__Stored items from a collection__
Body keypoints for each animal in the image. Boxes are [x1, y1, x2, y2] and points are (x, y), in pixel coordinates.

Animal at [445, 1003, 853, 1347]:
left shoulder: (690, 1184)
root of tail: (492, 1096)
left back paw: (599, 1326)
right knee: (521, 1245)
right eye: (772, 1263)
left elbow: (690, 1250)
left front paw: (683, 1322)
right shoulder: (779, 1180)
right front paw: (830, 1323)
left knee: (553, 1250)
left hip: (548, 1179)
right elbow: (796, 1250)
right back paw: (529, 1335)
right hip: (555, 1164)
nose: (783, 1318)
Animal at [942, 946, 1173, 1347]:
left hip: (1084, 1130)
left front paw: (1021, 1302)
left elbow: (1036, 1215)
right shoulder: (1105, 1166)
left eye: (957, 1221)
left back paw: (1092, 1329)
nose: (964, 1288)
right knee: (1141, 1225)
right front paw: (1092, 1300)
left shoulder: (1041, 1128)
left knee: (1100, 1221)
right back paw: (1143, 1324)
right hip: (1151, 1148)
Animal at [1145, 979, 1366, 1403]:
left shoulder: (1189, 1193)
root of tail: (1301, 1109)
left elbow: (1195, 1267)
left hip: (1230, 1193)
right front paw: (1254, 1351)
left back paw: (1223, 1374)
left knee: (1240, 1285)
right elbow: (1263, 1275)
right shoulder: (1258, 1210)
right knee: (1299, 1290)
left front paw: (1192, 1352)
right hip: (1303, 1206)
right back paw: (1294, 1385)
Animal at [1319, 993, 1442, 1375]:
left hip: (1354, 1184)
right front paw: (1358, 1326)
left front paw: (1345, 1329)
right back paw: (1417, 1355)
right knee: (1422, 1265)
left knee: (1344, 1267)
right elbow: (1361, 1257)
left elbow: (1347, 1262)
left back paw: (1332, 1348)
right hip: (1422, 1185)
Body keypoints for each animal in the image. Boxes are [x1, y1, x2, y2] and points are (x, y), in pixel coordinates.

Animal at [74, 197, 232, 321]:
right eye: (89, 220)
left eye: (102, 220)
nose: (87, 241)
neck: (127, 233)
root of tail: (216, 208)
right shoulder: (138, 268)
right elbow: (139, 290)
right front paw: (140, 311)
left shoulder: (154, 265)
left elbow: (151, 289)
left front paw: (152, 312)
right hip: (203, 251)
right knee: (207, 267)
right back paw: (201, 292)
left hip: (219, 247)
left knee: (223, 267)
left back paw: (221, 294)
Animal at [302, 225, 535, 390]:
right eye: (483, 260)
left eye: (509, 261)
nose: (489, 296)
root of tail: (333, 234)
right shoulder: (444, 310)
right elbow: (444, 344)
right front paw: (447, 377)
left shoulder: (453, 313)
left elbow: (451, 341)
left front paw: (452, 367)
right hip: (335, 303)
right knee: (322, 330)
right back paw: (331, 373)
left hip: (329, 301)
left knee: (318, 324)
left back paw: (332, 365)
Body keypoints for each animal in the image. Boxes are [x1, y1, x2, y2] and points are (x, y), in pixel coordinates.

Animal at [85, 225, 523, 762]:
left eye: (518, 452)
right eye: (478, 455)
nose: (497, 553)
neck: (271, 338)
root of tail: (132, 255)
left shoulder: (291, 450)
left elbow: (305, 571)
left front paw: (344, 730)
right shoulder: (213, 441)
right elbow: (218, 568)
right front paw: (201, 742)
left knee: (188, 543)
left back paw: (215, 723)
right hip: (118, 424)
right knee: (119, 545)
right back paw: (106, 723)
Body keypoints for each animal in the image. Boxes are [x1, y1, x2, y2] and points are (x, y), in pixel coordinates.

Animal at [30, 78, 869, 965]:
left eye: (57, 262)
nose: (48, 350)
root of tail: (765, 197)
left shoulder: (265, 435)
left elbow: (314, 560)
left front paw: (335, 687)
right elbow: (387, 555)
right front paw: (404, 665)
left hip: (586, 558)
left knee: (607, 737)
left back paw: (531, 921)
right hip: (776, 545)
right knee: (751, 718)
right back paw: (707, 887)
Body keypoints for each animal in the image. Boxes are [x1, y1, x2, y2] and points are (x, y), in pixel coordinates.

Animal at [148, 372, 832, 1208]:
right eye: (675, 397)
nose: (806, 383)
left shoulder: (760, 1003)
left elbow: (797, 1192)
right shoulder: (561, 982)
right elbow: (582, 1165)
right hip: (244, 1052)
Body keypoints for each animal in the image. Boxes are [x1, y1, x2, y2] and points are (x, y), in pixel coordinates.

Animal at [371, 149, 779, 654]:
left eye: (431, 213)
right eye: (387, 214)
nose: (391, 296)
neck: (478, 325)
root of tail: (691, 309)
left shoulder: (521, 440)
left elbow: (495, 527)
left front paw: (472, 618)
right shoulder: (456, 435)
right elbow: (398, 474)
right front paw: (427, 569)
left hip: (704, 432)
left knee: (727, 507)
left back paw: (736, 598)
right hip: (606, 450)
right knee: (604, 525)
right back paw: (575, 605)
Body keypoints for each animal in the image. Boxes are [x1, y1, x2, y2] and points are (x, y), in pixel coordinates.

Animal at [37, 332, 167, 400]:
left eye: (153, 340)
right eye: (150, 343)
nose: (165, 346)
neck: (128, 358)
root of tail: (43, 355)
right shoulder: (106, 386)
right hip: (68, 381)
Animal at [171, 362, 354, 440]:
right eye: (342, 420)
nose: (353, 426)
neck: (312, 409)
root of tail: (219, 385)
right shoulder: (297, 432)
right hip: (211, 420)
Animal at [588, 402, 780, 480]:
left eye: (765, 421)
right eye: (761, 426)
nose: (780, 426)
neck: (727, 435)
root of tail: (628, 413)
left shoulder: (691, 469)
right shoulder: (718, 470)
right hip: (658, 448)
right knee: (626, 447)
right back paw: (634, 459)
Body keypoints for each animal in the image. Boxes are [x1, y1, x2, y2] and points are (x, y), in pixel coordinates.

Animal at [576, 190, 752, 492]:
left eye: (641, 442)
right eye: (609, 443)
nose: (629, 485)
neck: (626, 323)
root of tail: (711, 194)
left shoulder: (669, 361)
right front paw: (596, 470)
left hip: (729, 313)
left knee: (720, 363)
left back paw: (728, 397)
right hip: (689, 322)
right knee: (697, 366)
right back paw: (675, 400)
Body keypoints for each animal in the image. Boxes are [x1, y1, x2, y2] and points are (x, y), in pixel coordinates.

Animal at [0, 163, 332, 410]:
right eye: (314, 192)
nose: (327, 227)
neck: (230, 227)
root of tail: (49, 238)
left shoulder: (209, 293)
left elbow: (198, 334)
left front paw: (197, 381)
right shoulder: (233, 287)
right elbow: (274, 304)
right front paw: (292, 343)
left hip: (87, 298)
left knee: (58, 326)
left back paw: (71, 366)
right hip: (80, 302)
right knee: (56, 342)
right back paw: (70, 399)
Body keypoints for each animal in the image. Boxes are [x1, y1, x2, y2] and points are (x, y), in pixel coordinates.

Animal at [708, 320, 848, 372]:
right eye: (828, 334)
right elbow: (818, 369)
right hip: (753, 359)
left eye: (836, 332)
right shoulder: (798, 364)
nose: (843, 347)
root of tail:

__EXERCISE OBJECTIVE__
Repeat every record, keeping each word and mark exactly as it is.

__FINISHED EXERCISE__
Body keypoints for each animal in the image. Boxes are [x1, y1, x2, y2] and points are (x, y), in pixel coordinates.

Animal at [445, 1003, 853, 1347]:
left shoulder: (690, 1184)
root of tail: (492, 1096)
left back paw: (599, 1326)
right knee: (521, 1245)
right eye: (772, 1263)
left elbow: (690, 1250)
left front paw: (683, 1322)
right shoulder: (779, 1180)
right front paw: (830, 1323)
left knee: (553, 1250)
left hip: (548, 1179)
right elbow: (796, 1250)
right back paw: (529, 1335)
right hip: (555, 1164)
nose: (783, 1318)
Animal at [942, 946, 1173, 1347]:
left hip: (1084, 1130)
left front paw: (1021, 1302)
left elbow: (1036, 1215)
right shoulder: (1105, 1166)
left eye: (957, 1221)
left back paw: (1092, 1329)
nose: (964, 1288)
right knee: (1141, 1225)
right front paw: (1092, 1300)
left shoulder: (1041, 1128)
left knee: (1100, 1221)
right back paw: (1143, 1324)
right hip: (1151, 1148)
Animal at [1145, 979, 1366, 1403]:
left shoulder: (1189, 1193)
root of tail: (1301, 1109)
left elbow: (1195, 1267)
left hip: (1230, 1193)
right front paw: (1254, 1351)
left back paw: (1223, 1374)
left knee: (1240, 1285)
right elbow: (1263, 1275)
right shoulder: (1258, 1210)
right knee: (1299, 1290)
left front paw: (1192, 1352)
right hip: (1303, 1206)
right back paw: (1294, 1385)
Animal at [1319, 993, 1442, 1375]:
left hip: (1354, 1184)
right front paw: (1358, 1326)
left front paw: (1345, 1329)
right back paw: (1417, 1355)
right knee: (1422, 1265)
left knee: (1344, 1267)
right elbow: (1361, 1257)
left elbow: (1347, 1262)
left back paw: (1332, 1348)
right hip: (1422, 1185)
Body keypoints for each animal in the image. Boxes are [x1, y1, x2, y2] and points are (x, y), in pixel coordinates.

Animal at [74, 197, 232, 321]:
right eye: (89, 220)
left eye: (102, 220)
nose: (87, 241)
neck: (127, 233)
root of tail: (216, 208)
right shoulder: (138, 268)
right elbow: (139, 290)
right front paw: (140, 311)
left shoulder: (154, 265)
left elbow: (151, 289)
left front paw: (152, 312)
right hip: (203, 251)
right knee: (207, 267)
right back paw: (201, 292)
left hip: (219, 247)
left knee: (223, 267)
left back paw: (221, 294)
Animal at [302, 225, 535, 390]:
right eye: (483, 260)
left eye: (509, 261)
nose: (489, 296)
root of tail: (333, 234)
right shoulder: (444, 310)
right elbow: (444, 344)
right front paw: (447, 377)
left shoulder: (453, 313)
left elbow: (451, 341)
left front paw: (452, 367)
right hip: (335, 303)
right knee: (322, 330)
right back paw: (331, 373)
left hip: (329, 301)
left knee: (318, 324)
left back paw: (332, 365)
Body keypoints for each animal in the image. Boxes are [x1, y1, x2, y2] and points are (x, y), in pixel coordinates.

Animal at [85, 225, 523, 762]:
left eye: (518, 452)
right eye: (478, 455)
nose: (497, 553)
neck: (271, 338)
root of tail: (132, 255)
left shoulder: (291, 450)
left elbow: (305, 571)
left front paw: (344, 730)
right shoulder: (213, 441)
right elbow: (218, 568)
right front paw: (201, 742)
left knee: (188, 543)
left back paw: (215, 723)
right hip: (118, 424)
right knee: (119, 545)
right back paw: (106, 723)
Body keypoints for each animal in the image. Boxes are [x1, y1, x2, y2] and points are (x, y), in pixel coordinates.

Animal at [30, 78, 869, 965]:
left eye: (57, 262)
nose: (48, 350)
root of tail: (765, 197)
left shoulder: (265, 435)
left elbow: (314, 560)
left front paw: (335, 687)
right elbow: (387, 555)
right front paw: (404, 665)
left hip: (586, 558)
left knee: (607, 737)
left back paw: (531, 921)
right hip: (776, 545)
right knee: (751, 718)
right back paw: (707, 887)
Body keypoints for each animal in the image. Boxes are [x1, y1, x2, y2] and points are (x, y), in pixel coordinates.

Animal at [148, 372, 832, 1208]:
right eye: (675, 397)
nose: (806, 383)
left shoulder: (760, 1003)
left elbow: (797, 1192)
right shoulder: (561, 982)
right elbow: (582, 1165)
right hip: (244, 1052)
Body keypoints for each animal in the image. Boxes are [x1, y1, x2, y2] and points are (x, y), in pixel coordinates.

Animal at [371, 149, 779, 654]:
left eye: (431, 213)
right eye: (387, 214)
nose: (391, 296)
neck: (478, 325)
root of tail: (691, 309)
left shoulder: (521, 440)
left elbow: (495, 527)
left front paw: (472, 618)
right shoulder: (456, 435)
right elbow: (398, 474)
right front paw: (427, 569)
left hip: (704, 432)
left knee: (727, 507)
left back paw: (736, 598)
right hip: (606, 450)
right knee: (604, 525)
right back paw: (575, 605)
Body keypoints for each animal in the image. Boxes are [x1, y1, x2, y2] and points are (x, y), in pixel coordinates.

Animal at [37, 332, 167, 400]:
left eye: (153, 340)
right eye: (150, 343)
nose: (165, 346)
neck: (128, 358)
root of tail: (43, 355)
right shoulder: (106, 386)
right hip: (68, 381)
Animal at [171, 362, 354, 440]:
right eye: (342, 420)
nose: (353, 426)
neck: (312, 409)
root of tail: (219, 385)
right shoulder: (297, 432)
right hip: (211, 420)
Animal at [588, 402, 780, 480]:
left eye: (765, 421)
right eye: (761, 426)
nose: (780, 426)
neck: (727, 435)
root of tail: (628, 413)
left shoulder: (691, 469)
right shoulder: (718, 470)
right hip: (658, 448)
right knee: (626, 447)
right back paw: (634, 459)
Body keypoints for each animal in the image. Boxes are [x1, y1, x2, y2] and points are (x, y), in pixel coordinates.

Animal at [576, 190, 752, 492]:
left eye: (641, 442)
right eye: (609, 443)
nose: (629, 485)
neck: (626, 323)
root of tail: (711, 194)
left shoulder: (669, 361)
right front paw: (596, 470)
left hip: (729, 313)
left knee: (720, 363)
left back paw: (728, 397)
right hip: (689, 322)
right knee: (697, 366)
right back paw: (675, 400)
Body keypoints for each animal in the image. Boxes are [x1, y1, x2, y2] and points are (x, y), in pixel coordinates.

Animal at [0, 163, 332, 410]:
right eye: (314, 192)
nose: (327, 227)
neck: (230, 227)
root of tail: (49, 238)
left shoulder: (209, 293)
left elbow: (198, 334)
left front paw: (197, 381)
right shoulder: (233, 287)
right elbow: (274, 304)
right front paw: (292, 343)
left hip: (87, 298)
left knee: (58, 326)
left back paw: (71, 366)
right hip: (80, 302)
right knee: (56, 342)
right back paw: (70, 399)
Body keypoints for each animal in the image. Boxes are [x1, y1, x2, y2] and points are (x, y), in pixel coordinates.

Animal at [708, 320, 848, 372]:
right eye: (828, 334)
right elbow: (818, 369)
right hip: (753, 359)
left eye: (836, 332)
right shoulder: (798, 364)
nose: (843, 347)
root of tail:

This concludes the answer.